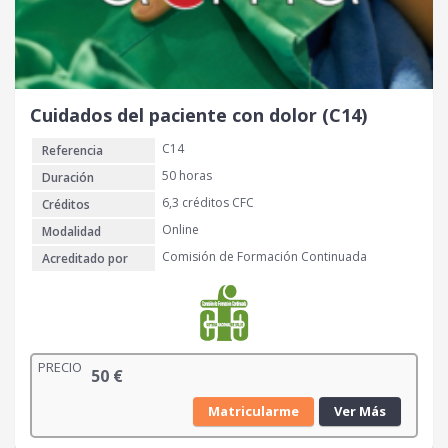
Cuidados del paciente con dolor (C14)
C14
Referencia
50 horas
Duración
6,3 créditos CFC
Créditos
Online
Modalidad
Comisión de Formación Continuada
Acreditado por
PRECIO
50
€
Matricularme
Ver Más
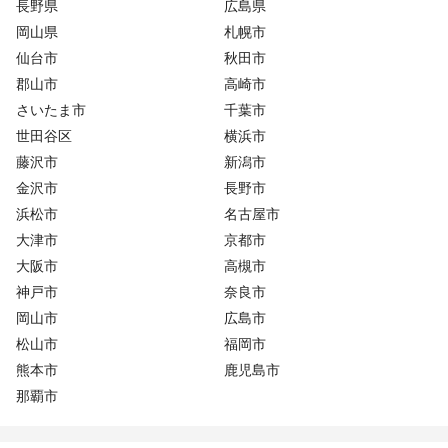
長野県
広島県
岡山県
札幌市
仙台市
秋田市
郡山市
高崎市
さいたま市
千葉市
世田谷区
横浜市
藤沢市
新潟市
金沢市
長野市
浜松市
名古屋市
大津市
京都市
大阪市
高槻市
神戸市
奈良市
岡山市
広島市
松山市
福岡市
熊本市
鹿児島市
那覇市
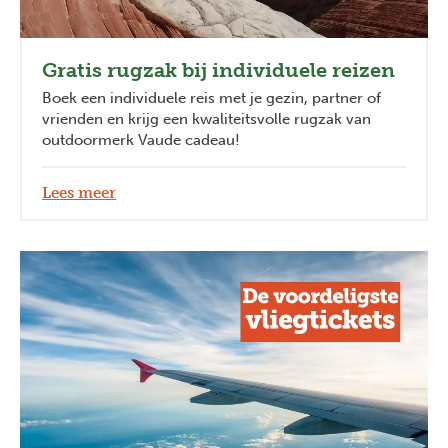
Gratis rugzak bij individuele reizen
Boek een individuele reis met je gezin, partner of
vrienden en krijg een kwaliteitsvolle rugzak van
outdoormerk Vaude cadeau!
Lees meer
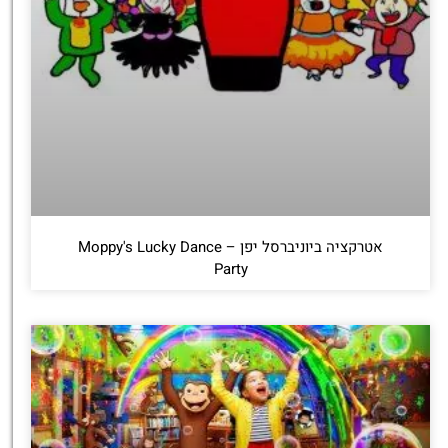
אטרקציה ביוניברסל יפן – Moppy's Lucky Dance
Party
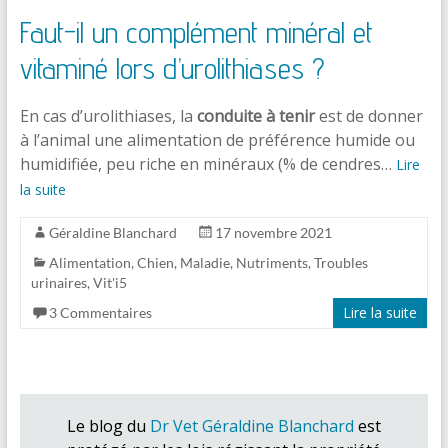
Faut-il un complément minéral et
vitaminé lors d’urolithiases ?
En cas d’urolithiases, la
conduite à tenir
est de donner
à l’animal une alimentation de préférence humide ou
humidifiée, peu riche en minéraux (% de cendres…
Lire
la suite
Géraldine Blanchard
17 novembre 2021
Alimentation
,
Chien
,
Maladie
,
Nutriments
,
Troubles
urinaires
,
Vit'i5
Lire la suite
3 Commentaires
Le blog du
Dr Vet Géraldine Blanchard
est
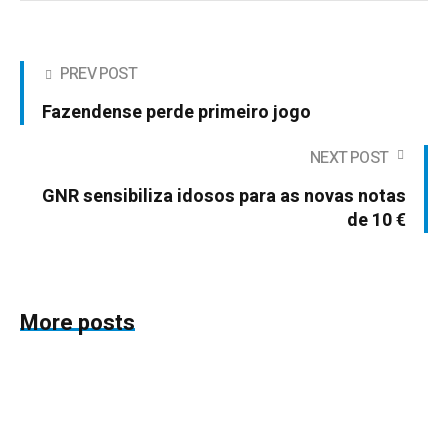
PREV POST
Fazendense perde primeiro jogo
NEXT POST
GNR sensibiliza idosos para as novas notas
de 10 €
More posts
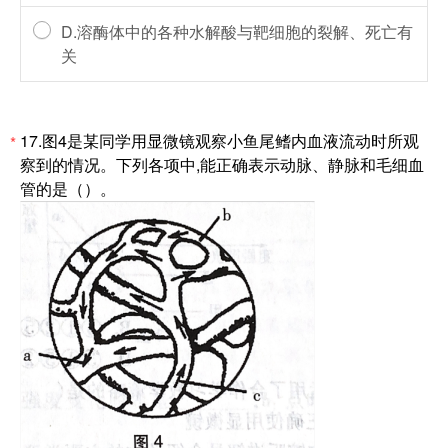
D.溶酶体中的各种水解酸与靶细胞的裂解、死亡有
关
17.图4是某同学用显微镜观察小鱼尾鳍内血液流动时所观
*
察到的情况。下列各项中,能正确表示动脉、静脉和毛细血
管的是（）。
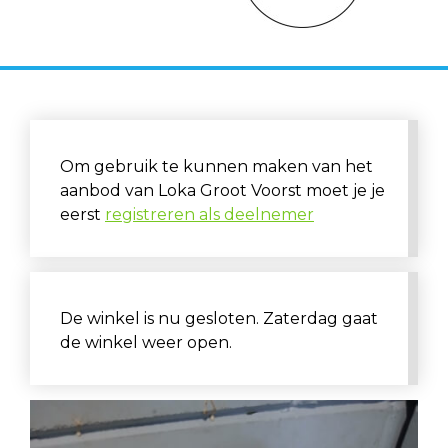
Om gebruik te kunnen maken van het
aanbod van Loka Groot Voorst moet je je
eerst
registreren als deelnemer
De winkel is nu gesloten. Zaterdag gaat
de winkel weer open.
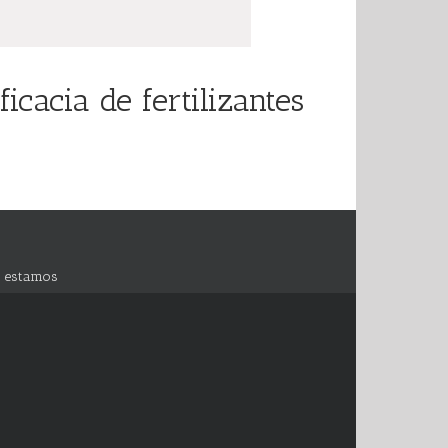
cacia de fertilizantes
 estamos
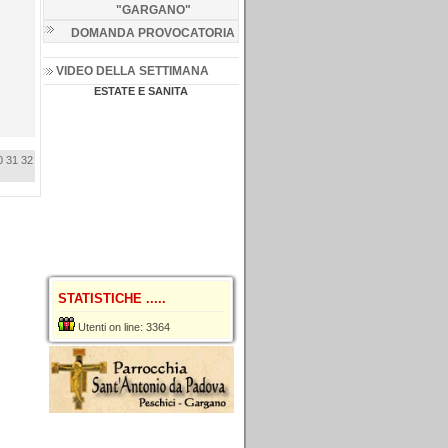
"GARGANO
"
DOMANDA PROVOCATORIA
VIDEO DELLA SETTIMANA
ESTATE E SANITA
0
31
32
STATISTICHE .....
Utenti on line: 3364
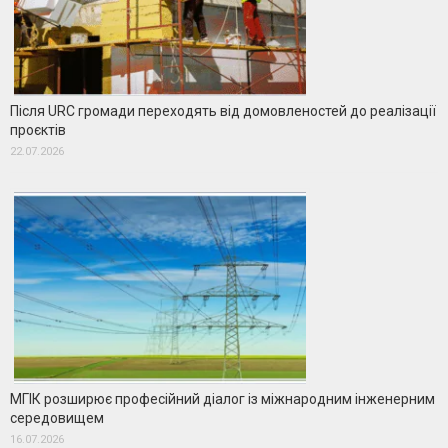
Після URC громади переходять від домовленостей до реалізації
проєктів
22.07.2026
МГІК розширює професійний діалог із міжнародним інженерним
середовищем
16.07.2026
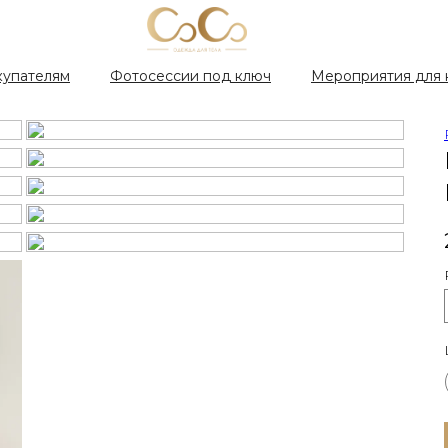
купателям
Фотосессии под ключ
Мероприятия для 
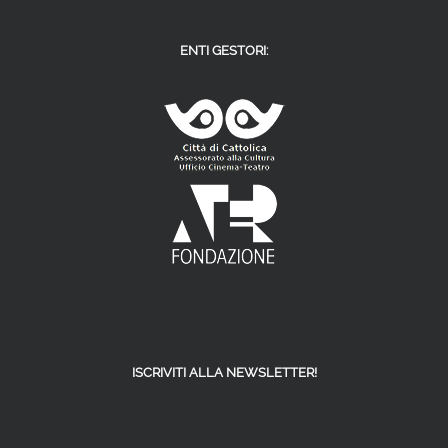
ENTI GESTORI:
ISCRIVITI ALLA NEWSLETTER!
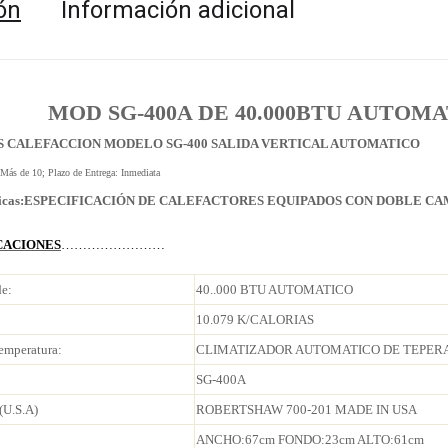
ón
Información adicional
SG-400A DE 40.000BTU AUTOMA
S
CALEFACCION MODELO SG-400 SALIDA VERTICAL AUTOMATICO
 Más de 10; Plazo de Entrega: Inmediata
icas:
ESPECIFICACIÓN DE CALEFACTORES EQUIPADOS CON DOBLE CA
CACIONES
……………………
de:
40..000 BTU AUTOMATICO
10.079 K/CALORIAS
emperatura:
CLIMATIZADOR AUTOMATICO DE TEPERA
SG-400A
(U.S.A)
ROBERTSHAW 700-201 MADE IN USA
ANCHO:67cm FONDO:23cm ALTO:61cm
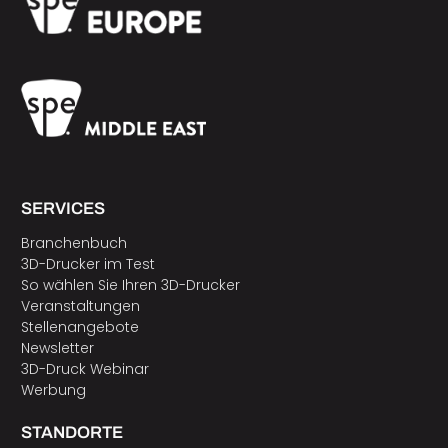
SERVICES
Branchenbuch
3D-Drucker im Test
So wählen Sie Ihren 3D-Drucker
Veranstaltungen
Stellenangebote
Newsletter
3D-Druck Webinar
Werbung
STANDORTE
----------
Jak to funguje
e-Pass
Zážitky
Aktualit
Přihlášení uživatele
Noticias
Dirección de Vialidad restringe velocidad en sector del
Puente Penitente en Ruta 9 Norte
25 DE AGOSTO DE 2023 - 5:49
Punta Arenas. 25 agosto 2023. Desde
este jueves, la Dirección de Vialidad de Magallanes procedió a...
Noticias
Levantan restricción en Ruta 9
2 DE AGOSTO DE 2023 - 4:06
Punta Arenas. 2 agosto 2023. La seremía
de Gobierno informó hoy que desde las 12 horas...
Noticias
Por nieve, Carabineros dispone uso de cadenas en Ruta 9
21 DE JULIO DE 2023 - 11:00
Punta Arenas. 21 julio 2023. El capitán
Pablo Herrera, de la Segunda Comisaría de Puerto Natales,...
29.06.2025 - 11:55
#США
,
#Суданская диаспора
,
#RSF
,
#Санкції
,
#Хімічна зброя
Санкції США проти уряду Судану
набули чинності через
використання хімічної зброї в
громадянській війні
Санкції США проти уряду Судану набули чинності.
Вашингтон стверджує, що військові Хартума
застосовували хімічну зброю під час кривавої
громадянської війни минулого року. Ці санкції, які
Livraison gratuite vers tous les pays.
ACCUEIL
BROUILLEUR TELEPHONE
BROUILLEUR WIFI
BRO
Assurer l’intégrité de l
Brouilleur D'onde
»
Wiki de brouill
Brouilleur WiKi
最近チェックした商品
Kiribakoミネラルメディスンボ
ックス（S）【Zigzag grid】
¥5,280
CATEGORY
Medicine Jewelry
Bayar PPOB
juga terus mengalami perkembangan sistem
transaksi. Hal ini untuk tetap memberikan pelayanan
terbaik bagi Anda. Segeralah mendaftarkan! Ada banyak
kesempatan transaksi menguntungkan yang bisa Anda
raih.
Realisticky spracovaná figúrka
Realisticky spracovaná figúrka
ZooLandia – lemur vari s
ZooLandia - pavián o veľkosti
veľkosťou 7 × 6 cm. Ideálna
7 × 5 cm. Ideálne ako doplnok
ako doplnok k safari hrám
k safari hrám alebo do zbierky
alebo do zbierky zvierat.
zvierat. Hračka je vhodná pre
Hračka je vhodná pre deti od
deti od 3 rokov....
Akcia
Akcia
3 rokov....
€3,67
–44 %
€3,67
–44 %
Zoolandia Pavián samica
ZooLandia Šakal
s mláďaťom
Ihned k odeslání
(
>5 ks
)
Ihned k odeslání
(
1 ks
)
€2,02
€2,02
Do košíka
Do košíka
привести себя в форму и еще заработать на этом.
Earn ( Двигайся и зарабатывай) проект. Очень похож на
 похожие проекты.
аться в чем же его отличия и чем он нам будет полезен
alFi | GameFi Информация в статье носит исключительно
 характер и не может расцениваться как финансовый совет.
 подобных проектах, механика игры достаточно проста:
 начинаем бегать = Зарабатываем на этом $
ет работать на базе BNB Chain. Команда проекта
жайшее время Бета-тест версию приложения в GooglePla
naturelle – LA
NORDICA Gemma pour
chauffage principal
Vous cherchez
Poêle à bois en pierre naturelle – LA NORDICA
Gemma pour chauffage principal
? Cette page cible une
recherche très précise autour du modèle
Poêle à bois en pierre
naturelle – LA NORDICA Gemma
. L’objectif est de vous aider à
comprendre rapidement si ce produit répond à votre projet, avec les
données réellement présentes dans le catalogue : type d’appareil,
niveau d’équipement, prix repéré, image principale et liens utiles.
----------
◆ **Task to carry out**
From the data above, copy every line where "Punta" appears.

◆ **Answer for this exercise**
Punta Arenas. 25 agosto 2023. Desde
Punta Arenas. 2 agosto 2023. La seremía
Punta Arenas. 21 julio 2023. El capitán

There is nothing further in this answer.